Assim, dou provimento parcial ao recurso para deferir ao reclamante o pagamento de duas horas extras diárias nos dias efetivamente trabalhados no período de aviso prévio, com adicional de 50% e reflexos tais como postulados.

2.2.1.3 DIFERENÇAS A TÍTULO DE ADICIONAL DE INSALUBRIDADE

O reclamante requer o pagamento de diferenças a título de adicional de insalubridade em razão da utilização, pela empresa reclamada, de base de cálculo distinta daquela prevista em sentença normativa, qual seja, o piso salarial da categoria.

Sustenta que a r. sentença incorreu em equívoco ao afirmar que a cláusula que trata do tema teria sido indeferida.

A r. sentença merece parcial reforma.

É que, de fato, a sentença normativa de id e10a556, com vigência entre 01/10/2012 a 30/09/2014, previu em sua cláusula 8º, que o adicional de insalubridade incidiria sobre o piso salarial da categoria, sendo que consta do acórdão respectivo a redação que acabou prevalecendo, que contempla o pleito obreiro, no particular.

Ocorre, porém, que na sentença normativa de id ed4b94d, com vigência entre 1/10/2014 a 30/09/2016, a mesma cláusula 8º, que também tratava do adicional de insalubridade, foi mesmo indeferida, razão por que desde 01/10/2014 não havia mais amparo legal para o cálculo do adicional de insalubridade sobre o piso da categoria, e nesse interregno, o adicional é calculado sobre o salário mínimo, na linha do entendimento do STF acerca do tema.
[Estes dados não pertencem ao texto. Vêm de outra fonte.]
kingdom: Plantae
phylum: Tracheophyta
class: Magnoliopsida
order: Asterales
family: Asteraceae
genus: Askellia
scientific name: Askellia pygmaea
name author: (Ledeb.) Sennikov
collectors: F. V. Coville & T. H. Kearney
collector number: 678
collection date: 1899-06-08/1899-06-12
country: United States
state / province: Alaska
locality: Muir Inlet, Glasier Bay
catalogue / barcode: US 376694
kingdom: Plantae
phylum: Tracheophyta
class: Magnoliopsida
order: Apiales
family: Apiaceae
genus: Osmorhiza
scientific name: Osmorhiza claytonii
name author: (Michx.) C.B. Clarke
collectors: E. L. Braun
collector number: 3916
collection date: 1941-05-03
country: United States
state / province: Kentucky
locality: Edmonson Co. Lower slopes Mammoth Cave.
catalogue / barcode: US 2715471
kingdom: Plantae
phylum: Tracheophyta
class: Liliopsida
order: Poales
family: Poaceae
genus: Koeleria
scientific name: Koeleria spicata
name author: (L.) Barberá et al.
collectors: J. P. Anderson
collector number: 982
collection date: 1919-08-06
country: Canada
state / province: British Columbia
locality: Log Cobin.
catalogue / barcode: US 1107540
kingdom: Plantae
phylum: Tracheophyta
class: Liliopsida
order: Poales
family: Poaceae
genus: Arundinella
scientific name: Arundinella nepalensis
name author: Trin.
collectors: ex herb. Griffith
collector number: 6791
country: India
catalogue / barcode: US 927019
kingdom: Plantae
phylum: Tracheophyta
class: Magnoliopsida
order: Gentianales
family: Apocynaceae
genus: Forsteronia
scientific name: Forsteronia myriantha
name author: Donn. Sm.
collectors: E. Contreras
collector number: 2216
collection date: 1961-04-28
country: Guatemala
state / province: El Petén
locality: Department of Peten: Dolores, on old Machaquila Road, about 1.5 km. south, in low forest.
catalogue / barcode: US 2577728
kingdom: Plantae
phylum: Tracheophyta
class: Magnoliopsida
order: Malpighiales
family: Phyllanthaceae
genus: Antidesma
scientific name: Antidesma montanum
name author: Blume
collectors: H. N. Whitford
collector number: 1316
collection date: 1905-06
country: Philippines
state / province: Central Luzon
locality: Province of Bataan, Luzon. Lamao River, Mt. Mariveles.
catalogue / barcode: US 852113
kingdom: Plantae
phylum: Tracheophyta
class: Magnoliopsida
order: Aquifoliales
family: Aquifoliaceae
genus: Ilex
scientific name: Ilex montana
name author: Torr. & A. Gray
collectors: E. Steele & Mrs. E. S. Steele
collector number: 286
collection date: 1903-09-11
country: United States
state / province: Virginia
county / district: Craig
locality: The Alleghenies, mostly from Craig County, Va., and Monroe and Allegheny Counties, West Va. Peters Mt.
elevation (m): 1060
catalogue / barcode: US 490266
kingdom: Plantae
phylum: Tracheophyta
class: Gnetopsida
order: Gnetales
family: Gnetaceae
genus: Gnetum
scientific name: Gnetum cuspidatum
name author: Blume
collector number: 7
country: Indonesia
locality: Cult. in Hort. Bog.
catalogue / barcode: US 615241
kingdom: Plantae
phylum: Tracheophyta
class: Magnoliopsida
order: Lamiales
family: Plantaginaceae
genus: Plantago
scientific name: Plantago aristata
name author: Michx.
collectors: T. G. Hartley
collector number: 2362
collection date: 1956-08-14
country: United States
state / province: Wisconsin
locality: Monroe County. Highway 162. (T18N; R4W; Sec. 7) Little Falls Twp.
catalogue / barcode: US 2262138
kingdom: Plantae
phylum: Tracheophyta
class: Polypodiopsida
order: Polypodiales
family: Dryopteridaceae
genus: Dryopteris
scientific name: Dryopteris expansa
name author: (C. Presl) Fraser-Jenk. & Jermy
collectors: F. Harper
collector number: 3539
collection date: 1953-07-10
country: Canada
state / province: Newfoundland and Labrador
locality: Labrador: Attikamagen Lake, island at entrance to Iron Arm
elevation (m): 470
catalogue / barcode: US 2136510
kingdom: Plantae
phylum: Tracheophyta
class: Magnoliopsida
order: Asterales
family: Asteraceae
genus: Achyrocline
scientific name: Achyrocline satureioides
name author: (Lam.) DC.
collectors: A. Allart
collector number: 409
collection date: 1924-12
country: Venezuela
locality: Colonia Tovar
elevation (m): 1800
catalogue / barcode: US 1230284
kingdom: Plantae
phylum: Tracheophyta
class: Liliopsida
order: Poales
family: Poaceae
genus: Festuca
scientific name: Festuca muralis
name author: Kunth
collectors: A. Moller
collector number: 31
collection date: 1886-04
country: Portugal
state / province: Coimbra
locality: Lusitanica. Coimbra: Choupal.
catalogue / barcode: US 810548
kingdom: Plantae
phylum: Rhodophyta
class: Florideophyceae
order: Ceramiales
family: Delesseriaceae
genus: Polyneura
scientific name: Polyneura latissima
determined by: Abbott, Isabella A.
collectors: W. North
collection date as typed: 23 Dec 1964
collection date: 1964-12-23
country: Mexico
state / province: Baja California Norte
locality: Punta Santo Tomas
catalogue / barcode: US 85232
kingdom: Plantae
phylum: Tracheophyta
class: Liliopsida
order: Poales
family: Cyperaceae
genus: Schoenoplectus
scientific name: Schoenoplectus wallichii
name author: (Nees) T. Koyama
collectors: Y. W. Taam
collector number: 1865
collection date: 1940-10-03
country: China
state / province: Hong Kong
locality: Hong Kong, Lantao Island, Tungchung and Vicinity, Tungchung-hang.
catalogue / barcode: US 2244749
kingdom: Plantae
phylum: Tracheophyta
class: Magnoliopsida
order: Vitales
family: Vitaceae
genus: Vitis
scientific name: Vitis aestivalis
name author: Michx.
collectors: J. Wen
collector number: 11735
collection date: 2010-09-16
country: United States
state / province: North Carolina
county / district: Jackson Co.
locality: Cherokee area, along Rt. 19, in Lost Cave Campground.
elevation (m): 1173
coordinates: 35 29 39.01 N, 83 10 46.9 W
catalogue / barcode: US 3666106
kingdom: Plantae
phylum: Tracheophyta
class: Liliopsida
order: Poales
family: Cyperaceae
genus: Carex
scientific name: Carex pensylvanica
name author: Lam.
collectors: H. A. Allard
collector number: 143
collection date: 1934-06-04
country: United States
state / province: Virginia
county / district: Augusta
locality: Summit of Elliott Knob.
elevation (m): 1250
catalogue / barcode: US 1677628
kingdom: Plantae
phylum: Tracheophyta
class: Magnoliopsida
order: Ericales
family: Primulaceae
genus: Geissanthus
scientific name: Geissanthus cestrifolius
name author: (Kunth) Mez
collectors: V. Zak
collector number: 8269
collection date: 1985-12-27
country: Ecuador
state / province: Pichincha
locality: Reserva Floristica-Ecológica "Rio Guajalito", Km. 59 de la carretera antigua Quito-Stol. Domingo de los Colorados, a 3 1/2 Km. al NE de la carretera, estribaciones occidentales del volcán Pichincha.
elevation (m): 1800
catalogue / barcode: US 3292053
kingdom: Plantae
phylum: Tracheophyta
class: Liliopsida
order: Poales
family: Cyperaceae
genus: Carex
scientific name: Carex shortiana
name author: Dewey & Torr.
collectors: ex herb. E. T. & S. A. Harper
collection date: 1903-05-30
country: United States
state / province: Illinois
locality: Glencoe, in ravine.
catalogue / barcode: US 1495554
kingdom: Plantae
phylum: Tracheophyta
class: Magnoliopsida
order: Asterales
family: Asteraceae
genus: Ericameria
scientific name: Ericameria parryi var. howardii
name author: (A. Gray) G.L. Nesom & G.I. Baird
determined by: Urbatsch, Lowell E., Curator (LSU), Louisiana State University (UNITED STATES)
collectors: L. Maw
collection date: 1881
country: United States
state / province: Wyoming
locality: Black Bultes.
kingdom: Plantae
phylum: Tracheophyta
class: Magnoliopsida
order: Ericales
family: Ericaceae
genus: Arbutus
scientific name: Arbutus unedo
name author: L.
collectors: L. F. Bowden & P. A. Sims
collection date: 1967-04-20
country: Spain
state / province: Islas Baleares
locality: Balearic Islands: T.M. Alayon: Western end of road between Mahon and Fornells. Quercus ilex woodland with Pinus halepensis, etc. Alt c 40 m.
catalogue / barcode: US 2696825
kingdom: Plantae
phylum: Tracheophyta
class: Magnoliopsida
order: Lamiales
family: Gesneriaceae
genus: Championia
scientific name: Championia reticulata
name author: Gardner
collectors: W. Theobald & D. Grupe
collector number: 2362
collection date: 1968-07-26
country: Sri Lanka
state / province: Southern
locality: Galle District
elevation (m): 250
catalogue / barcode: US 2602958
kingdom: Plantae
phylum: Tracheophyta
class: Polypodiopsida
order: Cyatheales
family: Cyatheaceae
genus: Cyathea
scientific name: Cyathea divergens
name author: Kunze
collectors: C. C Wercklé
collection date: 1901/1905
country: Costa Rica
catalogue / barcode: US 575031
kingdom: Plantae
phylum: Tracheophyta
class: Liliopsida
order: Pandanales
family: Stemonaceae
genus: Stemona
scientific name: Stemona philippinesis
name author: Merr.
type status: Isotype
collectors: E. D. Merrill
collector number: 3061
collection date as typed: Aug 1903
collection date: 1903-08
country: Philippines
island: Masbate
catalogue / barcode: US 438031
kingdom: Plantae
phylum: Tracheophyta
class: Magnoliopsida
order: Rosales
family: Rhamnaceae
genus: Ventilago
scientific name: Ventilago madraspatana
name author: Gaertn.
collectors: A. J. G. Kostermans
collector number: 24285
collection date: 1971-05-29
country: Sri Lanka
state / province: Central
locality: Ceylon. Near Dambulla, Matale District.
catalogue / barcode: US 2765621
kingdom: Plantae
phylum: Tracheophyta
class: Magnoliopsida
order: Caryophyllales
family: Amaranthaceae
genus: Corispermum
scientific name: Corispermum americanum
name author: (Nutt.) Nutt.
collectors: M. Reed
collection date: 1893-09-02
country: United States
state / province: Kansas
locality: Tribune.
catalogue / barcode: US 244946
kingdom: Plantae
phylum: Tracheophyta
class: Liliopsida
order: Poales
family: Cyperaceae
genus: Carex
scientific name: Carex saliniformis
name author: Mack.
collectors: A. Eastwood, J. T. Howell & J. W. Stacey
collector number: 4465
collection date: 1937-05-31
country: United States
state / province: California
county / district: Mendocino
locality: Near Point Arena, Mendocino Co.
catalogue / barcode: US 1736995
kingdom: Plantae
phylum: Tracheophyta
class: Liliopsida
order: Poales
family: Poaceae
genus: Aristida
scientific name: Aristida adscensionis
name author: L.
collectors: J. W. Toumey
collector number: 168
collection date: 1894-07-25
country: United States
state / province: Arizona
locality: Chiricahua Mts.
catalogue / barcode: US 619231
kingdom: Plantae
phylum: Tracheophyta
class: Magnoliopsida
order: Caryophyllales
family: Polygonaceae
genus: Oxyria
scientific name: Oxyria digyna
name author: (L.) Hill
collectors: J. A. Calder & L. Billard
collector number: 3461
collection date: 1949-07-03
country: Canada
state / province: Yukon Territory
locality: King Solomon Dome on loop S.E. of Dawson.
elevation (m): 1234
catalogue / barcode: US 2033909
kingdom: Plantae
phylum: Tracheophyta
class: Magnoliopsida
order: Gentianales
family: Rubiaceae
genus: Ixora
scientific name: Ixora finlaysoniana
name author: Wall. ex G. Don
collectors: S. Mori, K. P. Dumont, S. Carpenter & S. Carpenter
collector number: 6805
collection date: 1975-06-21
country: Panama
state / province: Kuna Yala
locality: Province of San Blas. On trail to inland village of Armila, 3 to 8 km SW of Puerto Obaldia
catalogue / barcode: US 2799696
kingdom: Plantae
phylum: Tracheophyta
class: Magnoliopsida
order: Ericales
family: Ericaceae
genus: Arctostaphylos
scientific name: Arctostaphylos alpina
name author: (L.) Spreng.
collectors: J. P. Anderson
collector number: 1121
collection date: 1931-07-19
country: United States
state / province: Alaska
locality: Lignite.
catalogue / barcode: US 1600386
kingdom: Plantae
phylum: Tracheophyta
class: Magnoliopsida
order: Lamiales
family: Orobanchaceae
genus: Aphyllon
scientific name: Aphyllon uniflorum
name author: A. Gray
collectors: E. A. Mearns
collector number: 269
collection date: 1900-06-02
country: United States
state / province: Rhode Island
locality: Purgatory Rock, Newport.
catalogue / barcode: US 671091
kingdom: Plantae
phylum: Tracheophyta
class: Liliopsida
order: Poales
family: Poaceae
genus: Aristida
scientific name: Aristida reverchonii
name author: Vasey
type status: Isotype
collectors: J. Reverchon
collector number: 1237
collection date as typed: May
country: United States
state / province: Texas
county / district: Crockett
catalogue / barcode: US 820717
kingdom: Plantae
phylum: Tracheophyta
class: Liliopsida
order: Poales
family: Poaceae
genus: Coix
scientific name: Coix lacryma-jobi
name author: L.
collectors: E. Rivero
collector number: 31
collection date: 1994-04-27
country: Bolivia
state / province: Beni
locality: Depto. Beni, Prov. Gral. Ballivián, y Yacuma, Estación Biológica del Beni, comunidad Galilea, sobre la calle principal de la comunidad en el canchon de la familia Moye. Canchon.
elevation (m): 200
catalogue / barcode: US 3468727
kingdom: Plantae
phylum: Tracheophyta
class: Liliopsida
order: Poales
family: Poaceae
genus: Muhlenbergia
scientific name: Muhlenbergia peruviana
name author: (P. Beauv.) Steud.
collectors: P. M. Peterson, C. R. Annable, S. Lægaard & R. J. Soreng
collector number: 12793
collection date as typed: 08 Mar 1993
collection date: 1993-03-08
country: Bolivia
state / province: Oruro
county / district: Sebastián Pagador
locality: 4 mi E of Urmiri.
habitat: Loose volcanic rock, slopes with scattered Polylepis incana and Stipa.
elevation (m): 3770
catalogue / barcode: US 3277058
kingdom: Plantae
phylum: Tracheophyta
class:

Quanto à multa por descumprimento da norma coletiva, o dispositivo mencionado pela parte exige a notificação prévia da parte infrigente, a fim de que regularize a situação, sendo que o reclamante não demonstrou o preenchimento desse requisito para a aplicação da multa em questão, e portanto não há falar em sua incidência, no particular.

Dou, pois, provimento parcial para deferir ao reclamante diferenças salariais decorrentes da adoção, como base de cálculo do adicional de insalubridade, do piso salarial de sua categoria, no período desde sua admissão até 30/09/2014, com os reflexos postulados na inicial.

2.2.1.4 DANOS MORAIS

O reclamante pretende a condenação das reclamadas ao pagamento de indenização por danos morais em razão dos reiterados atrasos salariais perpetrados por seu ex-empregador.

Nesse sentido, alega que desde meados de 2015 até a rescisão contratual, a 1ª reclamada, de forma reiterada, o 1º reclamado atrasava o pagamento de seus salários, fato que lhe causou insegurança e desequilíbrio financeiro, levando-o a atrasar o pagamento de contas, arcando com juros e multas.

A r. sentença merece reforma, no particular.

No caso em exame, verifica-se que o reclamante vinha recebendo, durante período considerável de seu contrato de trabalho, seus salários com atraso de cerca de dez dias.

Tal conduta patronal implica em sérios transtornos ao trabalhador, que depende de seu salário para honrar o pagamento de dívidas e até proporcionar sua subsistência, situação que faz presumir o dano moral.

Nesse sentido, a S. 45 deste Tribunal:

"INDENIZAÇÃO POR DANO MORAL. ATRASO SALARIAL. DANO PRESUMIDO. O atraso salarial, contumaz ou expressivo, ofende a dignidade do trabalhador, que depende de seu salário para satisfazer suas necessidades básicas e as de seus dependentes, configurando dano in re ipsa, em razão de seu caráter alimentar e essencial (art. , X, CF). Tal circunstância configura dano moral indenizável, não havendo a necessidade de prova dos prejuízos advindos do ato ilícito praticado pelo empregador, porque presumidos".

Quanto ao montante indenizatório, sabe-se que, normalmente, é levado, em conta, dentre outros parâmetros, o grau de culpa do ofensor, a gravidade do dano, e as condições econômicas do ofensor e da vítima.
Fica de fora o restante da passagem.